Scientists have successfully converted skin cells into brain cells. This revolutionary development saw the transformation of normal skin cells in mice into "cells which develop into the main components of the brain" and has been hailed as breakthrough.
The research was conducted by a research group from the Stanford University School of Medicine in California. The research group published their results online in the January edition of the Proceedings of the National Academy of Sciences. The scientists were able to take the skin cells of mice and change them into neural precursor cells, which themselves form the basis for three other types of cells in the brain - neurons, astrocytes and oligodendrocytes.
The team skipped the median stem-cell stage in the cell’s development to get fully mature brain cells.

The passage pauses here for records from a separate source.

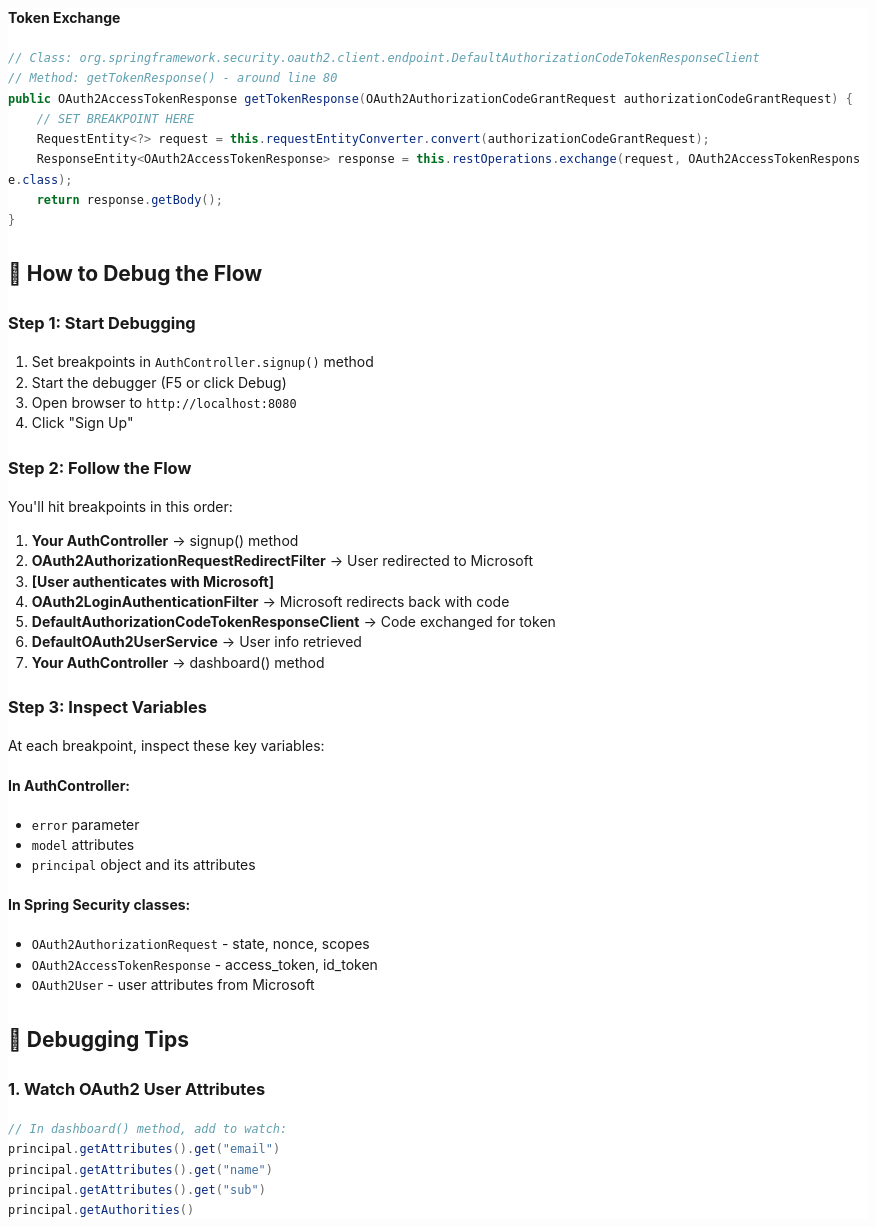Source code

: #### Token Exchange
```java
// Class: org.springframework.security.oauth2.client.endpoint.DefaultAuthorizationCodeTokenResponseClient  
// Method: getTokenResponse() - around line 80
public OAuth2AccessTokenResponse getTokenResponse(OAuth2AuthorizationCodeGrantRequest authorizationCodeGrantRequest) {
    // SET BREAKPOINT HERE
    RequestEntity<?> request = this.requestEntityConverter.convert(authorizationCodeGrantRequest);
    ResponseEntity<OAuth2AccessTokenResponse> response = this.restOperations.exchange(request, OAuth2AccessTokenResponse.class);
    return response.getBody();
}
```

## 🚀 How to Debug the Flow

### Step 1: Start Debugging
1. Set breakpoints in `AuthController.signup()` method
2. Start the debugger (F5 or click Debug)
3. Open browser to `http://localhost:8080`
4. Click "Sign Up"

### Step 2: Follow the Flow
You'll hit breakpoints in this order:

1. **Your AuthController** → signup() method
2. **OAuth2AuthorizationRequestRedirectFilter** → User redirected to Microsoft
3. **[User authenticates with Microsoft]**
4. **OAuth2LoginAuthenticationFilter** → Microsoft redirects back with code
5. **DefaultAuthorizationCodeTokenResponseClient** → Code exchanged for token
6. **DefaultOAuth2UserService** → User info retrieved
7. **Your AuthController** → dashboard() method

### Step 3: Inspect Variables
At each breakpoint, inspect these key variables:

#### In AuthController:
- `error` parameter
- `model` attributes
- `principal` object and its attributes

#### In Spring Security classes:
- `OAuth2AuthorizationRequest` - state, nonce, scopes
- `OAuth2AccessTokenResponse` - access_token, id_token
- `OAuth2User` - user attributes from Microsoft

## 🔧 Debugging Tips

### 1. **Watch OAuth2 User Attributes**
```java
// In dashboard() method, add to watch:
principal.getAttributes().get("email")
principal.getAttributes().get("name") 
principal.getAttributes().get("sub")
principal.getAuthorities()
```
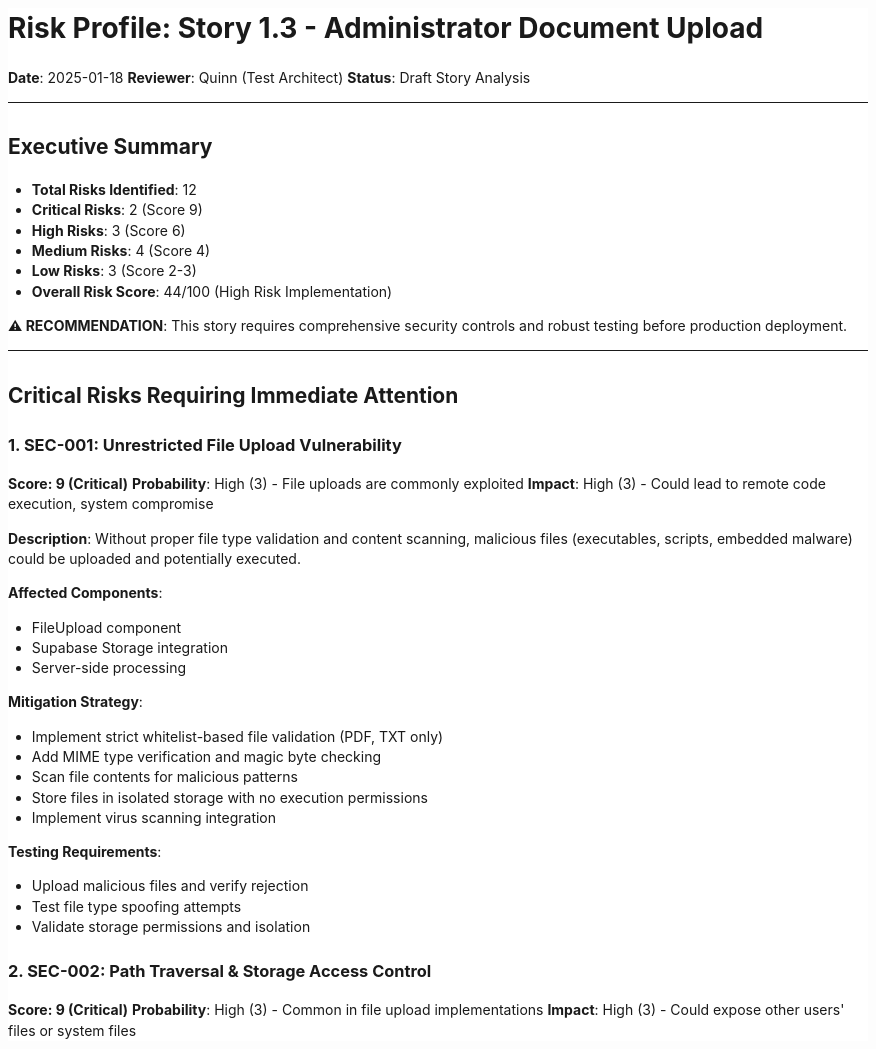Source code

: # Risk Profile: Story 1.3 - Administrator Document Upload

**Date**: 2025-01-18
**Reviewer**: Quinn (Test Architect)
**Status**: Draft Story Analysis

---

## Executive Summary

- **Total Risks Identified**: 12
- **Critical Risks**: 2 (Score 9)
- **High Risks**: 3 (Score 6)
- **Medium Risks**: 4 (Score 4)
- **Low Risks**: 3 (Score 2-3)
- **Overall Risk Score**: 44/100 (High Risk Implementation)

**⚠️ RECOMMENDATION**: This story requires comprehensive security controls and robust testing before production deployment.

---

## Critical Risks Requiring Immediate Attention

### 1. SEC-001: Unrestricted File Upload Vulnerability
**Score: 9 (Critical)**
**Probability**: High (3) - File uploads are commonly exploited
**Impact**: High (3) - Could lead to remote code execution, system compromise

**Description**: Without proper file type validation and content scanning, malicious files (executables, scripts, embedded malware) could be uploaded and potentially executed.

**Affected Components**:
- FileUpload component
- Supabase Storage integration
- Server-side processing

**Mitigation Strategy**:
- Implement strict whitelist-based file validation (PDF, TXT only)
- Add MIME type verification and magic byte checking
- Scan file contents for malicious patterns
- Store files in isolated storage with no execution permissions
- Implement virus scanning integration

**Testing Requirements**:
- Upload malicious files and verify rejection
- Test file type spoofing attempts
- Validate storage permissions and isolation

### 2. SEC-002: Path Traversal & Storage Access Control
**Score: 9 (Critical)**
**Probability**: High (3) - Common in file upload implementations
**Impact**: High (3) - Could expose other users' files or system files

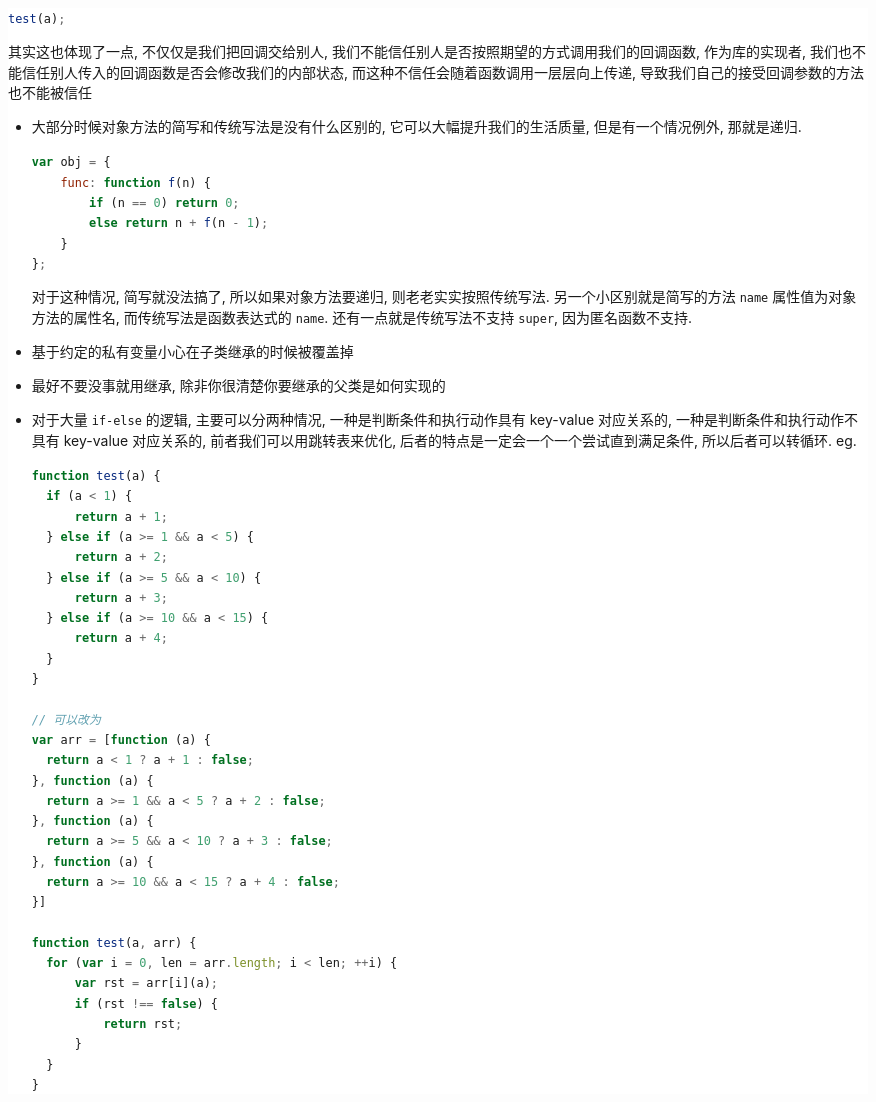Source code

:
   ```javascript
  test(a);
  ```

  其实这也体现了一点, 不仅仅是我们把回调交给别人, 我们不能信任别人是否按照期望的方式调用我们的回调函数, 作为库的实现者, 我们也不能信任别人传入的回调函数是否会修改我们的内部状态, 而这种不信任会随着函数调用一层层向上传递, 导致我们自己的接受回调参数的方法也不能被信任

* 大部分时候对象方法的简写和传统写法是没有什么区别的, 它可以大幅提升我们的生活质量, 但是有一个情况例外, 那就是递归.

  ```javascript
  var obj = {
      func: function f(n) {
          if (n == 0) return 0;
          else return n + f(n - 1);
      }
  };
  ```

  对于这种情况, 简写就没法搞了, 所以如果对象方法要递归, 则老老实实按照传统写法. 另一个小区别就是简写的方法 `name` 属性值为对象方法的属性名, 而传统写法是函数表达式的 `name`. 还有一点就是传统写法不支持 `super`, 因为匿名函数不支持.

* 基于约定的私有变量小心在子类继承的时候被覆盖掉

* 最好不要没事就用继承, 除非你很清楚你要继承的父类是如何实现的

* 对于大量 `if-else` 的逻辑, 主要可以分两种情况, 一种是判断条件和执行动作具有 key-value 对应关系的, 一种是判断条件和执行动作不具有 key-value 对应关系的, 前者我们可以用跳转表来优化, 后者的特点是一定会一个一个尝试直到满足条件, 所以后者可以转循环. eg.

  ```javascript
  function test(a) {
  	if (a < 1) {
  		return a + 1;
  	} else if (a >= 1 && a < 5) {
  		return a + 2;
  	} else if (a >= 5 && a < 10) {
  		return a + 3;
  	} else if (a >= 10 && a < 15) {
  		return a + 4;
  	}
  }
  
  // 可以改为
  var arr = [function (a) {
  	return a < 1 ? a + 1 : false;
  }, function (a) {
  	return a >= 1 && a < 5 ? a + 2 : false;
  }, function (a) {
  	return a >= 5 && a < 10 ? a + 3 : false;
  }, function (a) {
  	return a >= 10 && a < 15 ? a + 4 : false;
  }]
  
  function test(a, arr) {
  	for (var i = 0, len = arr.length; i < len; ++i) {
  		var rst = arr[i](a);
  		if (rst !== false) {
  			return rst;
  		}
  	}
  }
  ```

Previously, the same team had transformed both human and mouse skin cells into functioning neurons. The present study is an improvement on the previous experiment, as this time the scientists were able to create the aforementioned neural precursor cells, about which the team said they were quite “thrilled.”
The team was also able to achieve this result without resorting to the induced stem cell method, which creates stem cells out of skin cells, but often entails potential cancer risks.
To create the cells, the team infected embryonic skin cells of mice with a virus that carried the three transcription factors required to form brain ells. Brain and skin cells basically contain the same genetic information, but this information is coded differently, controlled by a set of transcription factors. By introducing them into skin cells, the scientists were able to create brain cells and this was seen both in the lab as well as when they were injected into the mice, and after 10 weeks, the neural precursor cells developed into oligodendroytes and "had begun to coat the mice's nerve fibers with myelin.’
By the method used, the researchers were able to create a very large number of brain cells, especially helpful if the cells are to be used in therapy.
Speaking about the experiment, lead researcher, Professor Marius Wernig, said, "We are thrilled about the prospects for potential medical use of these cells. We've shown the cells can integrate into a mouse brain and produce a missing protein important for the conduction of electrical signal by the neurons,” adding, "More work needs to be done to generate similar cells from human skin cells and assess their safety and efficacy."
The Stanford team added that the method was not ready at the moment for human testing, but represents potential medical breakthroughs for the treatment of patients who have suffered strokes, blindness and maybe even Alzheimer’s.